Nun ist es amtlich: Kunden von Banken und Sparkassen haben (teilweise) zu Unrecht Negativzinsen bezahlt. Am 4. Februar 2025 fällte der Bundesgerichtshof (BGH) richtungsweisende Urteile zur Zulässigkeit von Negativzinsen auf Bankguthaben. Die Entscheidungen betreffen insbesondere Verwahrentgelte auf Spar-, Tagesgeld- und Girokonten und haben erhebliche Auswirkungen auf Verbraucherinnen und Verbraucher. Eine Erstattung zu Unrecht gezahlter Beträge erfolgt nicht automatisch, sondern müssen nun aktiv gegenüber der Bank oder Sparkasse geltend gemacht werden.
Hintergrund der Negativzinsen
Seit Juni 2014 mussten Geschäftsbanken im Euroraum Negativzinsen zahlen, wenn sie überschüssige Gelder bei der Europäischen Zentralbank (EZB) parkten. Auf dem Höhepunkt dieser Phase betrug der Zinssatz minus 0,5 Prozent. Viele Kreditinstitute gaben diese Kosten an ihre Kundschaft weiter und führten sogenannte Verwahrentgelte ein. Diese wurden häufig erst ab Überschreiten bestimmter Freibeträge erhoben. Im Juli 2022 hob die EZB die Negativzinsen wieder auf, woraufhin die meisten Banken und Sparkassen diese Gebühren abschafften.
Die Urteile des BGH im Detail
Der für das Bankenrecht zuständige XI. Zivilsenat des BGH entschied in vier Verfahren (Az.: XI ZR 61/23, XI ZR 65/23, XI ZR 161/23 und XI ZR 183/23), die auf Klagen von Verbraucherzentralen zurückgingen. Gegenstand der Klagen waren Verwahrentgelte, die von verschiedenen Banken und einer Sparkasse für Einlagen auf Giro-, Tagesgeld- und Sparkonten erhoben wurden.
Spar- und Tagesgeldkonten
Der BGH erklärte die Erhebung von Negativzinsen auf Spar- und Tagesgeldkonten für unzulässig. Die entsprechenden Klauseln in den Allgemeinen Geschäftsbedingungen (AGB) der Banken wurden einer Inhaltskontrolle gemäß § 307 Abs. 1 Satz 1, Abs. 2 Nr. 1 Bürgerliches Gesetzbuch (BGB) unterzogen. Die Richter befanden, dass solche Klauseln den wesentlichen Grundgedanken der gesetzlichen Regelung widersprechen und die Verbraucher unangemessen benachteiligen. Der Zweck von Spar- und Tagesgeldkonten, nämlich der mittel- bis langfristige Vermögensaufbau und der Kapitalerhalt, werde durch die Erhebung von Verwahrentgelten konterkariert. Dies sei mit den Geboten von Treu und Glauben nicht vereinbar.
Girokonten
Bei Girokonten stellte der BGH fest, dass Verwahrentgelte grundsätzlich zulässig sein können, da die Verwahrung von Guthaben hier eine Hauptleistung des Girovertrags darstellt. Allerdings müssen die entsprechenden Vertragsklauseln transparent und für die Kunden verständlich sein. In den verhandelten Fällen wurden die Klauseln jedoch als intransparent und somit unwirksam beurteilt, da sie nicht klar definierten, auf welches Guthaben sich das Verwahrentgelt bezieht und wie es berechnet wird. Dies verstößt gegen das Transparenzgebot des § 307 Abs. 1 Satz 2 BGB.

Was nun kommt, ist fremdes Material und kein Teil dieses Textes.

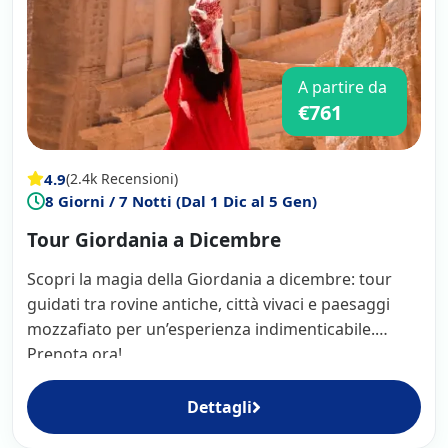
qualità-prezzo è stato eccellente e consiglio
vivamente a tutti di viaggiare con Viaggiare
Nel Mondo. Nel complesso, è stata
un'esperienza emozionante e positiva per
A partire da
me!
€761
4.9
(2.4k Recensioni)
8 Giorni / 7 Notti (Dal 1 Dic al 5 Gen)
Tour Giordania a Dicembre
Scopri la magia della Giordania a dicembre: tour
guidati tra rovine antiche, città vivaci e paesaggi
mozzafiato per un’esperienza indimenticabile.
Prenota ora!
Dettagli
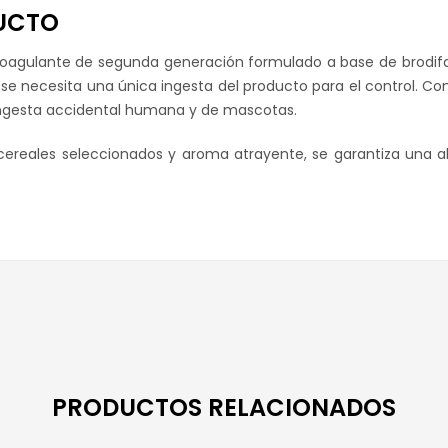
UCTO
coagulante de segunda generación formulado a base de brodif
se necesita una única ingesta del producto para el control. C
ingesta accidental humana y de mascotas.
ereales seleccionados y aroma atrayente, se garantiza una al
PRODUCTOS RELACIONADOS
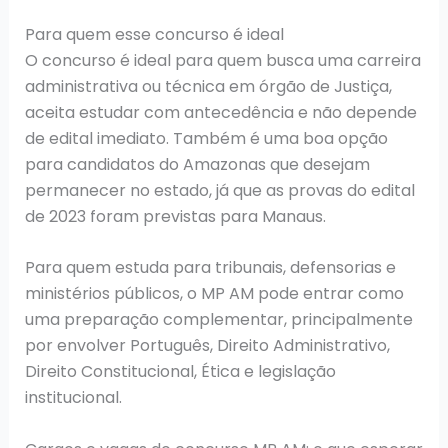
Para quem esse concurso é ideal
O concurso é ideal para quem busca uma carreira
administrativa ou técnica em órgão de Justiça,
aceita estudar com antecedência e não depende
de edital imediato. Também é uma boa opção
para candidatos do Amazonas que desejam
permanecer no estado, já que as provas do edital
de 2023 foram previstas para Manaus.
Para quem estuda para tribunais, defensorias e
ministérios públicos, o MP AM pode entrar como
uma preparação complementar, principalmente
por envolver Português, Direito Administrativo,
Direito Constitucional, Ética e legislação
institucional.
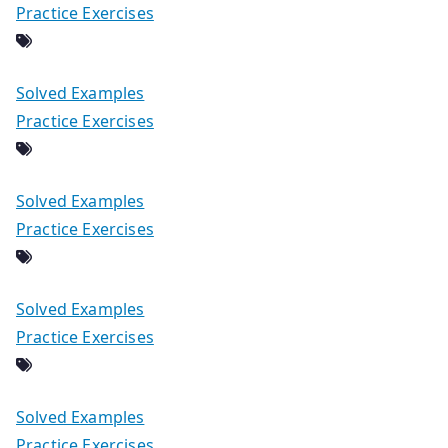
Practice Exercises
Solved Examples
Practice Exercises
Solved Examples
Practice Exercises
Solved Examples
Practice Exercises
Solved Examples
Practice Exercises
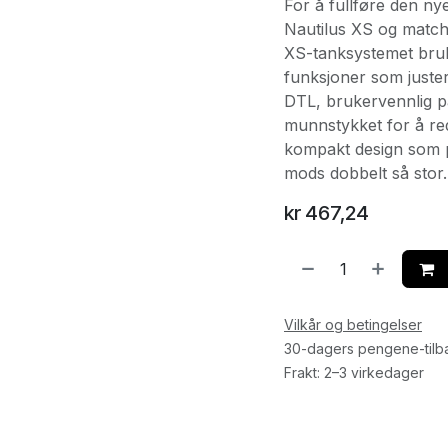
For å fullføre den ny
Nautilus XS og match
XS-tanksystemet bruk
funksjoner som juster
DTL, brukervennlig på
munnstykket for å re
kompakt design som pa
mods dobbelt så stor.
kr
467,24
Vilkår og betingelser
30-dagers pengene-tilb
Frakt: 2–3 virkedager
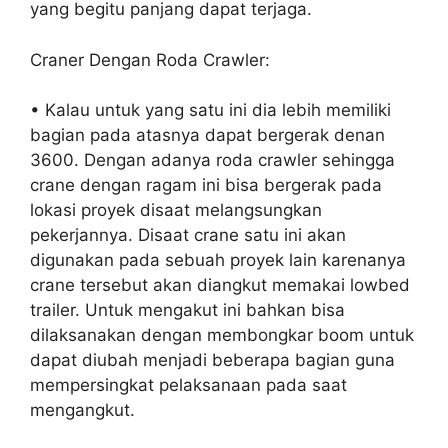
yang begitu panjang dapat terjaga.
Craner Dengan Roda Crawler:
• Kalau untuk yang satu ini dia lebih memiliki
bagian pada atasnya dapat bergerak denan
3600. Dengan adanya roda crawler sehingga
crane dengan ragam ini bisa bergerak pada
lokasi proyek disaat melangsungkan
pekerjannya. Disaat crane satu ini akan
digunakan pada sebuah proyek lain karenanya
crane tersebut akan diangkut memakai lowbed
trailer. Untuk mengakut ini bahkan bisa
dilaksanakan dengan membongkar boom untuk
dapat diubah menjadi beberapa bagian guna
mempersingkat pelaksanaan pada saat
mengangkut.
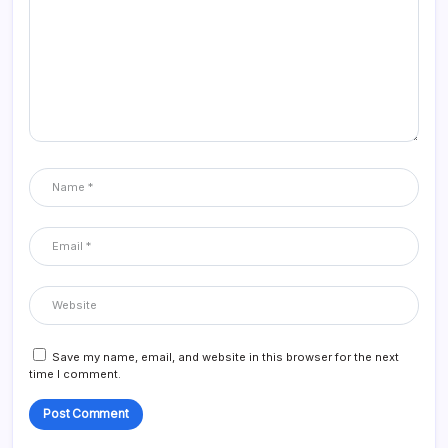
Save my name, email, and website in this browser for the next
time I comment.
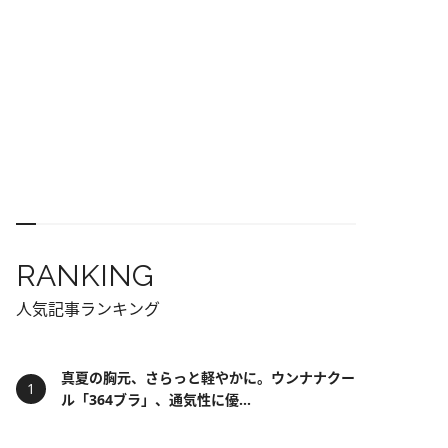
RANKING
人気記事ランキング
真夏の胸元、さらっと軽やかに。ウンナナクー
ル「364ブラ」、通気性に優...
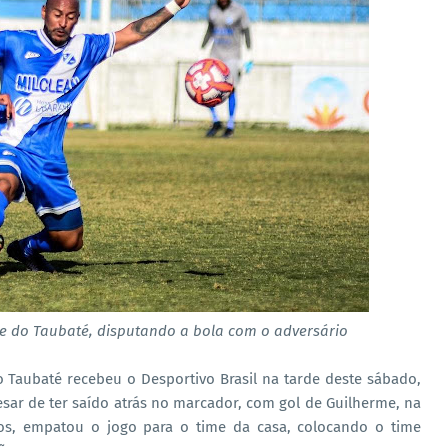
e do Taubaté, disputando a bola com o adversário
o Taubaté recebeu o Desportivo Brasil na tarde deste sábado,
esar de ter saído atrás no marcador, com gol de Guilherme, na
mos, empatou o jogo para o time da casa, colocando o time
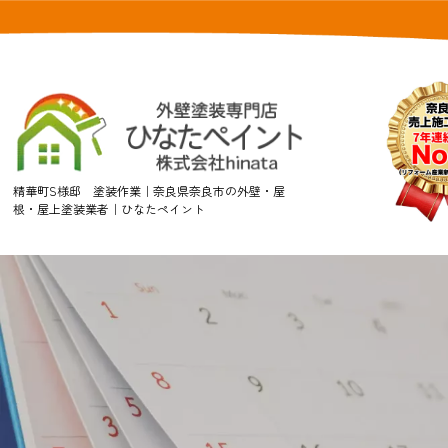
精華町S様邸 塗装作業｜奈良県奈良市の外壁・屋
根・屋上塗装業者｜ひなたペイント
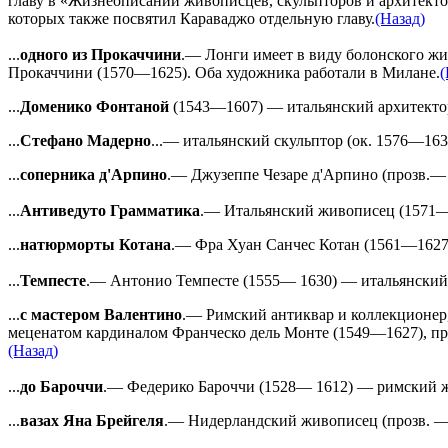
главу в «Жизнеописании живописцев, скульпторов и архитекто
которых также посвятил Караваджо отдельную главу.
(Назад)
...
одного из Прокаччини
.— Лонги имеет в виду болонского ж
Прокаччини (1570—1625). Оба художника работали в Милане.
(
...
Доменико Фонтаной
(1543—1607) — итальянский архитектор,
...
Стефано Мадерно
...— итальянский скульптор (ок. 1576—163
...
соперника д'Арпино
.— Джузеппе Чезаре д'Арпино (прозв.— 
...
Антиведуто Грамматика
.— Итальянский живописец (1571—1
...
натюрморты Котана
.— Фра Хуан Санчес Котан (1561—1627
...
Темпесте
.— Антонио Темпесте (1555— 1630) — итальянский 
...
с мастером Валентино
.— Римский антиквар и коллекционер,
меценатом кардиналом Франческо дель Монте (1549—1627), пр
(Назад)
...
до Бароччи
.— Федерико Бароччи (1528— 1612) — римский ж
...
вазах Яна Брейгеля
.— Нидерландский живописец (прозв. — 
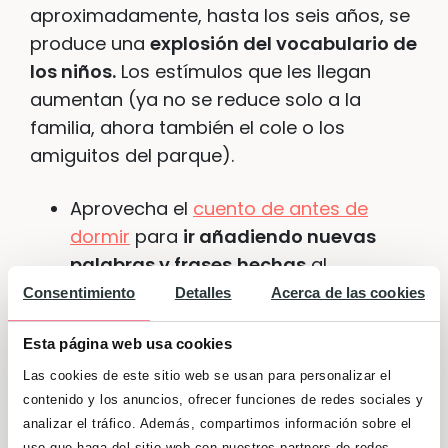
aproximadamente, hasta los seis años, se
produce una
explosión del vocabulario de
los niños.
Los estímulos que les llegan
aumentan (ya no se reduce solo a la
familia, ahora también el cole o los
amiguitos del parque).
Aprovecha el
cuento de antes de
dormir
para
ir añadiendo nuevas
palabras y frases
hechas
al
vocabulario de tu hijo.
Consentimiento
Detalles
Acerca de las cookies
Aunque esté bien adaptar las historias
Esta página web usa cookies
a su edad,
no caigas en la tentación
Las cookies de este sitio web se usan para personalizar el
de cambiar todas las palabras que
contenido y los anuncios, ofrecer funciones de redes sociales y
no sepa
; aunque en ese momento no
analizar el tráfico. Además, compartimos información sobre el
uso que haga del sitio web con nuestros partners de redes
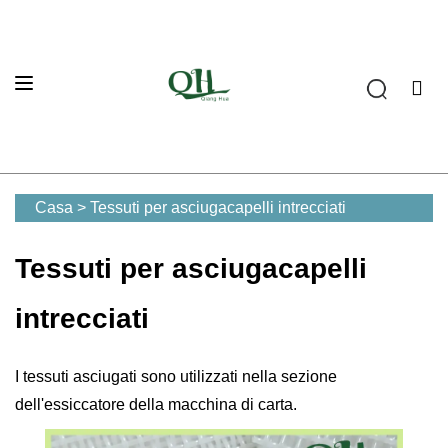
Casa
>
Tessuti per asciugacapelli intrecciati
Tessuti per asciugacapelli
intrecciati
I tessuti asciugati sono utilizzati nella sezione
dell'essiccatore della macchina di carta.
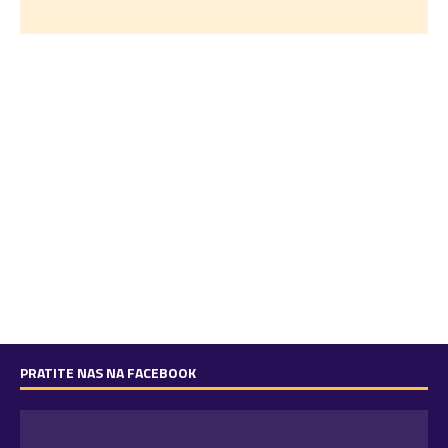
PRATITE NAS NA FACEBOOK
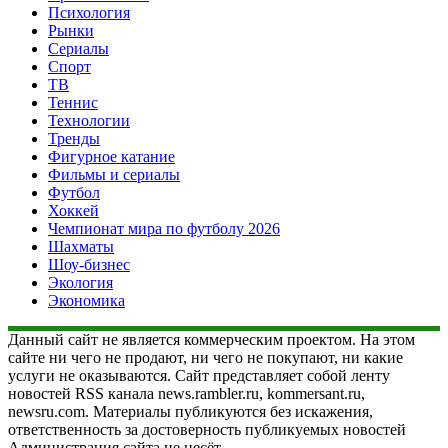
Психология
Рынки
Сериалы
Спорт
ТВ
Теннис
Технологии
Тренды
Фигурное катание
Фильмы и сериалы
Футбол
Хоккей
Чемпионат мира по футболу 2026
Шахматы
Шоу-бизнес
Экология
Экономика
Данный сайт не является коммерческим проектом. На этом
сайте ни чего не продают, ни чего не покупают, ни какие
услуги не оказываются. Сайт представляет собой ленту
новостей RSS канала news.rambler.ru, kommersant.ru,
newsru.com. Материалы публикуются без искажения,
ответственность за достоверность публикуемых новостей
Администрация сайта не несёт.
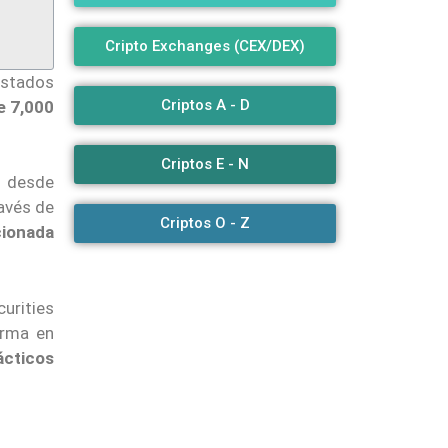
Cripto Exchanges (CEX/DEX)
Estados
Criptos A - D
e 7,000
Criptos E - N
e desde
ravés de
Criptos O - Z
cionada
curities
orma en
rácticos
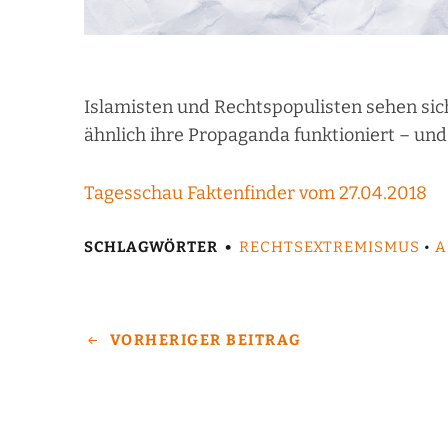
Islamisten und Rechtspopulisten sehen sich 
ähnlich ihre Propaganda funktioniert – und 
Tagesschau Faktenfinder vom 27.04.2018
SCHLAGWÖRTER
RECHTSEXTREMISMUS
•
A
VORHERIGER BEITRAG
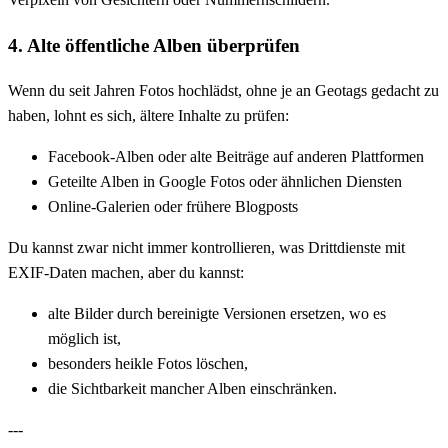
4. Alte öffentliche Alben überprüfen
Wenn du seit Jahren Fotos hochlädst, ohne je an Geotags gedacht zu
haben, lohnt es sich, ältere Inhalte zu prüfen:
Facebook-Alben oder alte Beiträge auf anderen Plattformen
Geteilte Alben in Google Fotos oder ähnlichen Diensten
Online-Galerien oder frühere Blogposts
Du kannst zwar nicht immer kontrollieren, was Drittdienste mit
EXIF-Daten machen, aber du kannst:
alte Bilder durch bereinigte Versionen ersetzen, wo es
möglich ist,
besonders heikle Fotos löschen,
die Sichtbarkeit mancher Alben einschränken.
---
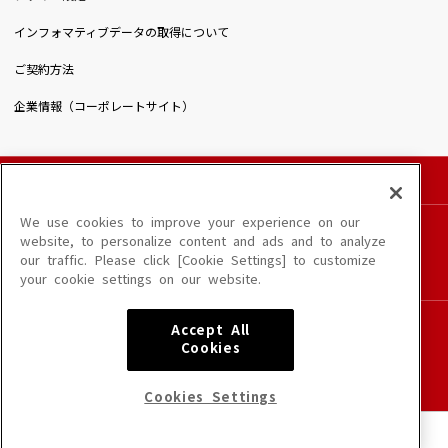
インフォマティブデータの取得について
ご契約方法
企業情報（コーポレートサイト）
© DAIICHIKOSHO CO.,LTD. All Rights Reserved.
このサイトに掲載されている一切の文章・画像・写真・動画・音声等を、手段や形態を
We use cookies to improve your experience on our
問わず、著作権法の定める範囲を超えて無断で複製、転載、ファイル化などすることを
website, to personalize content and ads and to analyze
禁じます。
our traffic. Please click [Cookie Settings] to customize
楽曲及びコンテンツは、端末や配信状況によりご利用いただけない場合があります。
your cookie settings on our website.
楽曲によりMYリスト保存ができない場合があります。
JASRAC許諾番号
Accept All
6602250213Y31015 6602250112Y38026 6602250240Y31015
Cookies
6602250241Y45122
NexTone許諾番号
Cookies Settings
ID000002945 ID000002947 ID000002937 ID000002938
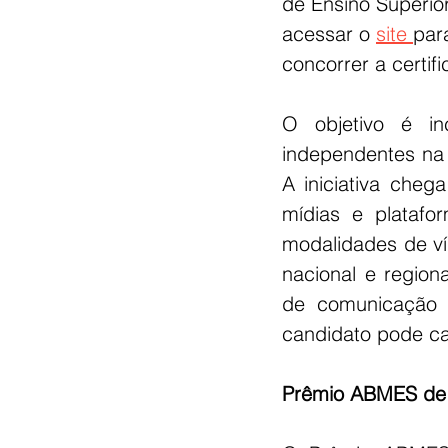
de Ensino Superio
acessar o 
site 
par
concorrer a certif
O objetivo é in
independentes na 
A iniciativa che
mídias e platafor
modalidades de víd
nacional e regiona
de comunicação 
candidato pode ca
Prêmio ABMES de 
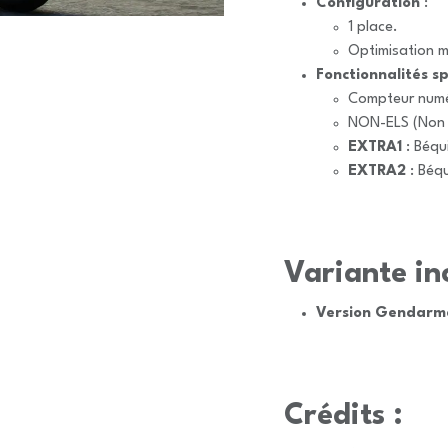
Configuration
:
1 place.
Optimisation m
Fonctionnalités sp
Compteur numé
NON-ELS (Non 
EXTRA1
: Béqui
EXTRA2
: Béqu
Variante inc
Version Gendarme
Crédits :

Konsequenzen für Bankkundinnen und -kunden
Fazit
Die Entscheidungen des BGH stärken die Rechte der Verbraucherinnen und Verbraucher und setzen klare Grenzen für die Erhebung von Negativzinsen auf Bankguthaben. Während Verwahrentgelte auf Spar- und Tagesgeldkonten grundsätzlich unzulässig sind, können sie bei Girokonten unter bestimmten Voraussetzungen erlaubt sein.
Betroffene Verbraucherinnen und Verbraucher sollten nun ihre Kontoauszüge und Vertragsunterlagen prüfen, um festzustellen, ob ihnen Verwahrentgelte berechnet wurden. Da der BGH keine automatische Rückzahlung angeordnet hat, müssen Kundinnen und Kunden selbst aktiv werden und die zu Unrecht erhobenen Beträge bei ihrer Bank oder Sparkasse zurückfordern. Die regelmäßige Verjährungsfrist beträgt in Deutschland drei Jahre. Ansprüche aus dem Jahr 2022 verjähren demnach Ende 2025. Es ist daher ratsam, zeitnah zu handeln und gegebenenfalls rechtlichen Beistand in Anspruch zu nehmen.